Records excerpted from a collection
┌────────
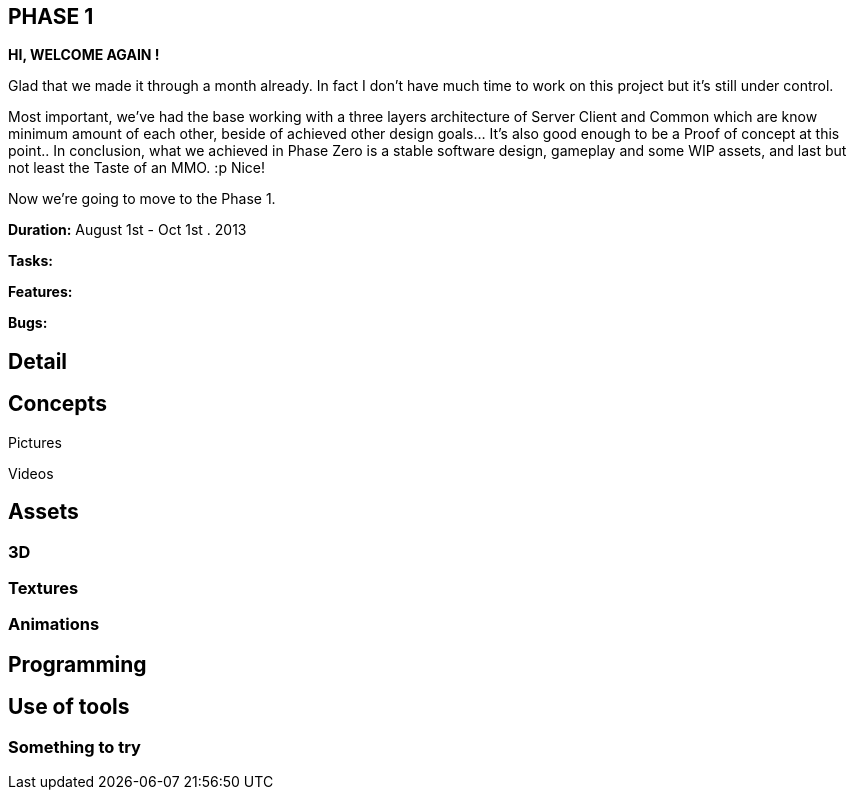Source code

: 

== PHASE 1

*HI, WELCOME AGAIN !*


Glad that we made it through a month already. In fact I don't have much time to work on this project but it's still under control. 


Most important, we've had the base working with a three layers architecture of Server Client and Common which are know minimum amount of each other, beside of achieved other design goals… It's also good enough to be a Proof of concept at this point.. In conclusion, what we achieved in Phase Zero is a stable software design, gameplay and some WIP assets, and last but not least the Taste of an MMO. :p Nice!


Now we're going to move to the Phase 1. 


*Duration:* August 1st - Oct 1st . 2013


*Tasks:*


*Features:*


*Bugs:*



== Detail


== Concepts

Pictures


Videos



== Assets


=== 3D


=== Textures


=== Animations


== Programming


== Use of tools


=== Something to try
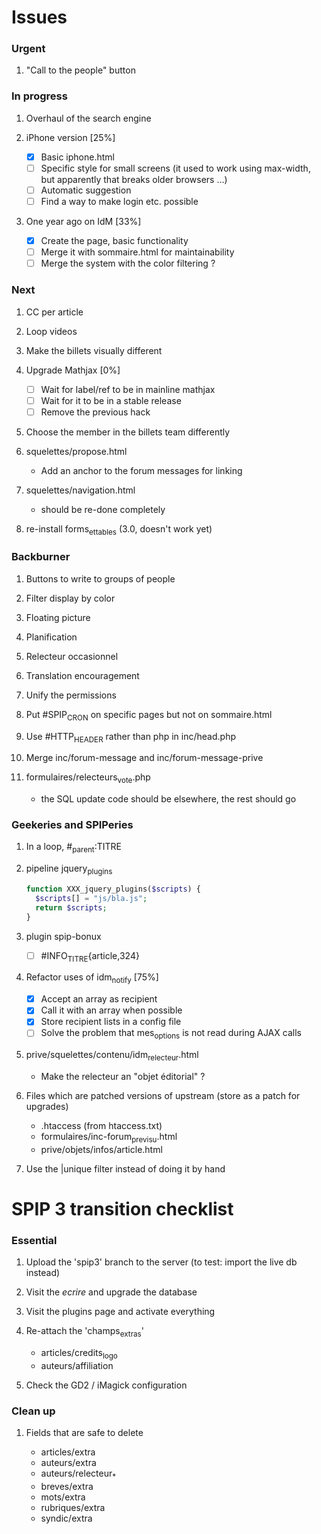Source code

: * Issues
*** Urgent
***** "Call to the people" button
*** In progress
***** Overhaul of the search engine
***** iPhone version [25%]
- [X] Basic iphone.html
- [ ] Specific style for small screens (it used to work using max-width,
  but apparently that breaks older browsers ...)
- [ ] Automatic suggestion
- [ ] Find a way to make login etc. possible
***** One year ago on IdM [33%]
- [X] Create the page, basic functionality
- [ ] Merge it with sommaire.html for maintainability
- [ ] Merge the system with the color filtering ?
*** Next
***** CC per article
***** Loop videos
***** Make the billets visually different
***** Upgrade Mathjax [0%]
- [ ] Wait for label/ref to be in mainline mathjax
- [ ] Wait for it to be in a stable release
- [ ] Remove the previous hack
***** Choose the member in the billets team differently
***** squelettes/propose.html
- Add an anchor to the forum messages for linking
***** squelettes/navigation.html
- should be re-done completely
***** re-install forms_et_tables (3.0, doesn't work yet)
*** Backburner
***** Buttons to write to groups of people
***** Filter display by color
***** Floating picture
***** Planification
***** Relecteur occasionnel
***** Translation encouragement
***** Unify the permissions
***** Put #SPIP_CRON on specific pages but not on sommaire.html
***** Use #HTTP_HEADER rather than php in inc/head.php
***** Merge inc/forum-message and inc/forum-message-prive
***** formulaires/relecteurs_vote.php
- the SQL update code should be elsewhere, the rest should go
*** Geekeries and SPIPeries
***** In a loop, #_parent:TITRE
***** pipeline jquery_plugins
#+begin_src php
  function XXX_jquery_plugins($scripts) {
    $scripts[] = "js/bla.js";
    return $scripts;
  }
#+end_src
***** plugin spip-bonux
- [ ] #INFO_TITRE{article,324}
***** Refactor uses of idm_notify [75%]
- [X] Accept an array as recipient
- [X] Call it with an array when possible
- [X] Store recipient lists in a config file
- [ ] Solve the problem that mes_options is not read during AJAX calls
***** prive/squelettes/contenu/idm_relecteur.html
- Make the relecteur an "objet éditorial" ?
***** Files which are patched versions of upstream (store as a patch for upgrades)
- .htaccess (from htaccess.txt)
- formulaires/inc-forum_previsu.html
- prive/objets/infos/article.html
***** Use the |unique filter instead of doing it by hand
* SPIP 3 transition checklist
*** Essential
***** Upload the 'spip3' branch to the server (to test: import the live db instead)
***** Visit the /ecrire/ and upgrade the database
***** Visit the plugins page and activate everything
***** Re-attach the 'champs_extras'
- articles/credits_logo
- auteurs/affiliation
***** Check the GD2 / iMagick configuration
*** Clean up
***** Fields that are safe to delete
- articles/extra
- auteurs/extra
- auteurs/relecteur_*
- breves/extra
- mots/extra
- rubriques/extra
- syndic/extra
└────────
:: Exercise details ::
The answer is the lines above between the line holding "- [ ] Solve" and the line holding "- .htaccess (from htaccess.txt)", inclusive, each written out exactly, and no others.

:: Task response ::
- [ ] Solve the problem that mes_options is not read during AJAX calls
***** prive/squelettes/contenu/idm_relecteur.html
- Make the relecteur an "objet éditorial" ?
***** Files which are patched versions of upstream (store as a patch for upgrades)
- .htaccess (from htaccess.txt)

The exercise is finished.